The LPS lamps are large in size compared with HID lamps, I built the luminaires that designed specially for each LPS lamp. Figure 8 shows the built luminaire and its rough sketch. It consists of aluminium plates and transparent acrylic boards in 2 mm of thickness each and is shaped like a lantern. The acrylic board is bended with a certain radius to make it in rounded shape as a design, and also it can minimize the glueing and maintain the transparency. However bending the acrylic board in arbitrary radius is not an easy work and it needs some jig. I used a furniture with a rounded corner for a bending die and succeeded.
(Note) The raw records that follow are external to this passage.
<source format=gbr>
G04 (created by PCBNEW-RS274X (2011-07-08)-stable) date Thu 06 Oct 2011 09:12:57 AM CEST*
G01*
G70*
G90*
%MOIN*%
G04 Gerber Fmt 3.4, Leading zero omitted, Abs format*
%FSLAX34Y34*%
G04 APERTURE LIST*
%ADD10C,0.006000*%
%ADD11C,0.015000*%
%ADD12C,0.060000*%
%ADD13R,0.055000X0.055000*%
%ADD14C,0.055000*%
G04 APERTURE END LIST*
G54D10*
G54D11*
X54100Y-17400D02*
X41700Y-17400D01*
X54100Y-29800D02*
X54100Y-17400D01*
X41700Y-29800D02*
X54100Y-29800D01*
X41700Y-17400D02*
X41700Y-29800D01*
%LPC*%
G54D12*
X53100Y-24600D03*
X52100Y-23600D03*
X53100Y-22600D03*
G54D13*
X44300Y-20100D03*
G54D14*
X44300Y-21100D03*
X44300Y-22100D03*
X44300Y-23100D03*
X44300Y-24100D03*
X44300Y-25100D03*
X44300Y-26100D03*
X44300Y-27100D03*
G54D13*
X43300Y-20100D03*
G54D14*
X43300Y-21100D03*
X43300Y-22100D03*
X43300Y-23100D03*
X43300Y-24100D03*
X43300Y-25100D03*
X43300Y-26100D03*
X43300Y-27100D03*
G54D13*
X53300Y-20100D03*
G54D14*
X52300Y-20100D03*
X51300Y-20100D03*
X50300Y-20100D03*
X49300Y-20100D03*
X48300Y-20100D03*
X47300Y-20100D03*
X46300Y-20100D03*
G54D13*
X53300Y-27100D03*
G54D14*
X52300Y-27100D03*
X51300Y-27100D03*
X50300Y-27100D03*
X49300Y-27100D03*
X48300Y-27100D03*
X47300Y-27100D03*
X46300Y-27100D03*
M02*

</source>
The base cap of LPS lamp is BY22d, a variant of B22d withstands high-ignition voltage, but the lamp holders for LPS lamps are not in the market any longer, so that I modified a E27 to B22d socket converter to use it for this project.
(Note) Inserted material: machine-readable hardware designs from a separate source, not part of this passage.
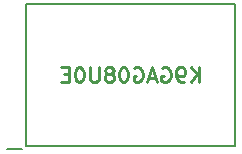
<source format=gbr>
%TF.GenerationSoftware,KiCad,Pcbnew,(6.0.5)*%
%TF.CreationDate,2023-05-24T20:51:29+03:00*%
%TF.ProjectId,USB_MASS_STORAGE_DEVICE,5553425f-4d41-4535-935f-53544f524147,rev?*%
%TF.SameCoordinates,Original*%
%TF.FileFunction,Legend,Bot*%
%TF.FilePolarity,Positive*%
%FSLAX46Y46*%
G04 Gerber Fmt 4.6, Leading zero omitted, Abs format (unit mm)*
G04 Created by KiCad (PCBNEW (6.0.5)) date 2023-05-24 20:51:29*
%MOMM*%
%LPD*%
G01*
G04 APERTURE LIST*
%ADD10C,0.254000*%
%ADD11C,0.200000*%
G04 APERTURE END LIST*
D10*
%TO.C,K9GAG08U0E*%
X134205714Y-96699523D02*
X134205714Y-95429523D01*
X133480000Y-96699523D02*
X134024285Y-95973809D01*
X133480000Y-95429523D02*
X134205714Y-96155238D01*
X132875238Y-96699523D02*
X132633333Y-96699523D01*
X132512380Y-96639047D01*
X132451904Y-96578571D01*
X132330952Y-96397142D01*
X132270476Y-96155238D01*
X132270476Y-95671428D01*
X132330952Y-95550476D01*
X132391428Y-95490000D01*
X132512380Y-95429523D01*
X132754285Y-95429523D01*
X132875238Y-95490000D01*
X132935714Y-95550476D01*
X132996190Y-95671428D01*
X132996190Y-95973809D01*
X132935714Y-96094761D01*
X132875238Y-96155238D01*
X132754285Y-96215714D01*
X132512380Y-96215714D01*
X132391428Y-96155238D01*
X132330952Y-96094761D01*
X132270476Y-95973809D01*
X131060952Y-95490000D02*
X131181904Y-95429523D01*
X131363333Y-95429523D01*
X131544761Y-95490000D01*
X131665714Y-95610952D01*
X131726190Y-95731904D01*
X131786666Y-95973809D01*
X131786666Y-96155238D01*
X131726190Y-96397142D01*
X131665714Y-96518095D01*
X131544761Y-96639047D01*
X131363333Y-96699523D01*
X131242380Y-96699523D01*
X131060952Y-96639047D01*
X131000476Y-96578571D01*
X131000476Y-96155238D01*
X131242380Y-96155238D01*
X130516666Y-96336666D02*
X129911904Y-96336666D01*
X130637619Y-96699523D02*
X130214285Y-95429523D01*
X129790952Y-96699523D01*
X128702380Y-95490000D02*
X128823333Y-95429523D01*
X129004761Y-95429523D01*
X129186190Y-95490000D01*
X129307142Y-95610952D01*
X129367619Y-95731904D01*
X129428095Y-95973809D01*
X129428095Y-96155238D01*
X129367619Y-96397142D01*
X129307142Y-96518095D01*
X129186190Y-96639047D01*
X129004761Y-96699523D01*
X128883809Y-96699523D01*
X128702380Y-96639047D01*
X128641904Y-96578571D01*
X128641904Y-96155238D01*
X128883809Y-96155238D01*
X127855714Y-95429523D02*
X127734761Y-95429523D01*
X127613809Y-95490000D01*
X127553333Y-95550476D01*
X127492857Y-95671428D01*
X127432380Y-95913333D01*
X127432380Y-96215714D01*
X127492857Y-96457619D01*
X127553333Y-96578571D01*
X127613809Y-96639047D01*
X127734761Y-96699523D01*
X127855714Y-96699523D01*
X127976666Y-96639047D01*
X128037142Y-96578571D01*
X128097619Y-96457619D01*
X128158095Y-96215714D01*
X128158095Y-95913333D01*
X128097619Y-95671428D01*
X128037142Y-95550476D01*
X127976666Y-95490000D01*
X127855714Y-95429523D01*
X126706666Y-95973809D02*
X126827619Y-95913333D01*
X126888095Y-95852857D01*
X126948571Y-95731904D01*
X126948571Y-95671428D01*
X126888095Y-95550476D01*
X126827619Y-95490000D01*
X126706666Y-95429523D01*
X126464761Y-95429523D01*
X126343809Y-95490000D01*
X126283333Y-95550476D01*
X126222857Y-95671428D01*
X126222857Y-95731904D01*
X126283333Y-95852857D01*
X126343809Y-95913333D01*
X126464761Y-95973809D01*
X126706666Y-95973809D01*
X126827619Y-96034285D01*
X126888095Y-96094761D01*
X126948571Y-96215714D01*
X126948571Y-96457619D01*
X126888095Y-96578571D01*
X126827619Y-96639047D01*
X126706666Y-96699523D01*
X126464761Y-96699523D01*
X126343809Y-96639047D01*
X126283333Y-96578571D01*
X126222857Y-96457619D01*
X126222857Y-96215714D01*
X126283333Y-96094761D01*
X126343809Y-96034285D01*
X126464761Y-95973809D01*
X125678571Y-95429523D02*
X125678571Y-96457619D01*
X125618095Y-96578571D01*
X125557619Y-96639047D01*
X125436666Y-96699523D01*
X125194761Y-96699523D01*
X125073809Y-96639047D01*
X125013333Y-96578571D01*
X124952857Y-96457619D01*
X124952857Y-95429523D01*
X124106190Y-95429523D02*
X123985238Y-95429523D01*
X123864285Y-95490000D01*
X123803809Y-95550476D01*
X123743333Y-95671428D01*
X123682857Y-95913333D01*
X123682857Y-96215714D01*
X123743333Y-96457619D01*
X123803809Y-96578571D01*
X123864285Y-96639047D01*
X123985238Y-96699523D01*
X124106190Y-96699523D01*
X124227142Y-96639047D01*
X124287619Y-96578571D01*
X124348095Y-96457619D01*
X124408571Y-96215714D01*
X124408571Y-95913333D01*
X124348095Y-95671428D01*
X124287619Y-95550476D01*
X124227142Y-95490000D01*
X124106190Y-95429523D01*
X123138571Y-96034285D02*
X122715238Y-96034285D01*
X122533809Y-96699523D02*
X123138571Y-96699523D01*
X123138571Y-95429523D01*
X122533809Y-95429523D01*
D11*
X119550000Y-90125000D02*
X119550000Y-102125000D01*
X117925000Y-102375000D02*
X119200000Y-102375000D01*
X119550000Y-102125000D02*
X137250000Y-102125000D01*
X137250000Y-102125000D02*
X137250000Y-90125000D01*
X137250000Y-90125000D02*
X119550000Y-90125000D01*
%TD*%
M02*

</source>
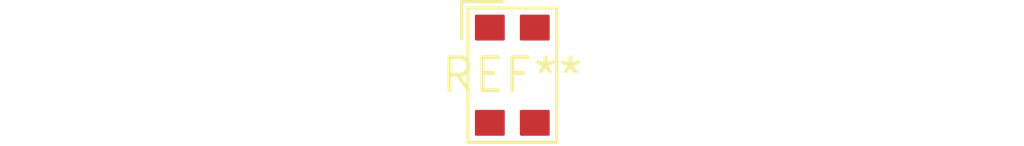
<source format=kicad_pcb>
(kicad_pcb (version 20240108) (generator pcbnew)

  (general
    (thickness 1.6)
  )

  (paper "A4")
  (layers
    (0 "F.Cu" signal)
    (31 "B.Cu" signal)
    (32 "B.Adhes" user "B.Adhesive")
    (33 "F.Adhes" user "F.Adhesive")
    (34 "B.Paste" user)
    (35 "F.Paste" user)
    (36 "B.SilkS" user "B.Silkscreen")
    (37 "F.SilkS" user "F.Silkscreen")
    (38 "B.Mask" user)
    (39 "F.Mask" user)
    (40 "Dwgs.User" user "User.Drawings")
    (41 "Cmts.User" user "User.Comments")
    (42 "Eco1.User" user "User.Eco1")
    (43 "Eco2.User" user "User.Eco2")
    (44 "Edge.Cuts" user)
    (45 "Margin" user)
    (46 "B.CrtYd" user "B.Courtyard")
    (47 "F.CrtYd" user "F.Courtyard")
    (48 "B.Fab" user)
    (49 "F.Fab" user)
    (50 "User.1" user)
    (51 "User.2" user)
    (52 "User.3" user)
    (53 "User.4" user)
    (54 "User.5" user)
    (55 "User.6" user)
    (56 "User.7" user)
    (57 "User.8" user)
    (58 "User.9" user)
  )

  (setup
    (pad_to_mask_clearance 0)
    (pcbplotparams
      (layerselection 0x00010fc_ffffffff)
      (plot_on_all_layers_selection 0x0000000_00000000)
      (disableapertmacros false)
      (usegerberextensions false)
      (usegerberattributes false)
      (usegerberadvancedattributes false)
      (creategerberjobfile false)
      (dashed_line_dash_ratio 12.000000)
      (dashed_line_gap_ratio 3.000000)
      (svgprecision 4)
      (plotframeref false)
      (viasonmask false)
      (mode 1)
      (useauxorigin false)
      (hpglpennumber 1)
      (hpglpenspeed 20)
      (hpglpendiameter 15.000000)
      (dxfpolygonmode false)
      (dxfimperialunits false)
      (dxfusepcbnewfont false)
      (psnegative false)
      (psa4output false)
      (plotreference false)
      (plotvalue false)
      (plotinvisibletext false)
      (sketchpadsonfab false)
      (subtractmaskfromsilk false)
      (outputformat 1)
      (mirror false)
      (drillshape 1)
      (scaleselection 1)
      (outputdirectory "")
    )
  )

  (net 0 "")

  (footprint "L_CommonModeChoke_Coilcraft_1812CAN" (layer "F.Cu") (at 0 0))

)

</source>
There is an essential characteristic of LPS lamps that needs some consideration to use it, because not a few metallic sodium is sealed in the discharge tube. The sodium is in liquid phase while the lamp is in work and about 15 minutes after power off. Within this time, any shock or vibration should not be applied to the lamp, or the sodium can flow in the discharge tube and spread on the inner surface or lead-in wires. This can cause loss of lumen or seal failure of discharge tube. In general, the burning position of LPS lamsp is in horizontal ±20 degrees, to avoid flow of sodium and to maintain even thermal and sodium vapor distribution of discharge tube. As for small LPS lamps in T50, they can burn in base up ±110 degrees.
The luminaire can be put anywhere on the table or floor, but the position of luminaire needs to be under restriction of burning posision of lamp. When set the luminaire in vertical, the lamp holder needs to be upward. I made two keyholes on the back plate to hang the luminaire on the wall or ceiling easy.
Figure 9 shows the built DC powered luminaire for 18 W SOX-E lamp. The only difference in the construction is the length of body and any other dimensions is same as 36 W AC powered one.
The configurations of electronic ballast and the control program except configuration parameters are almost the same. There is a significant difference in supply voltage. The supply voltage is much lower than the lamp voltage, and it lowers the efficacy of the matching network at too high matching ratio, so that 24 V, the maximum voltage in generic wall adapter, of input voltage is chosen and a full-bridge inverter is used to make the output voltage of inverter high as possible.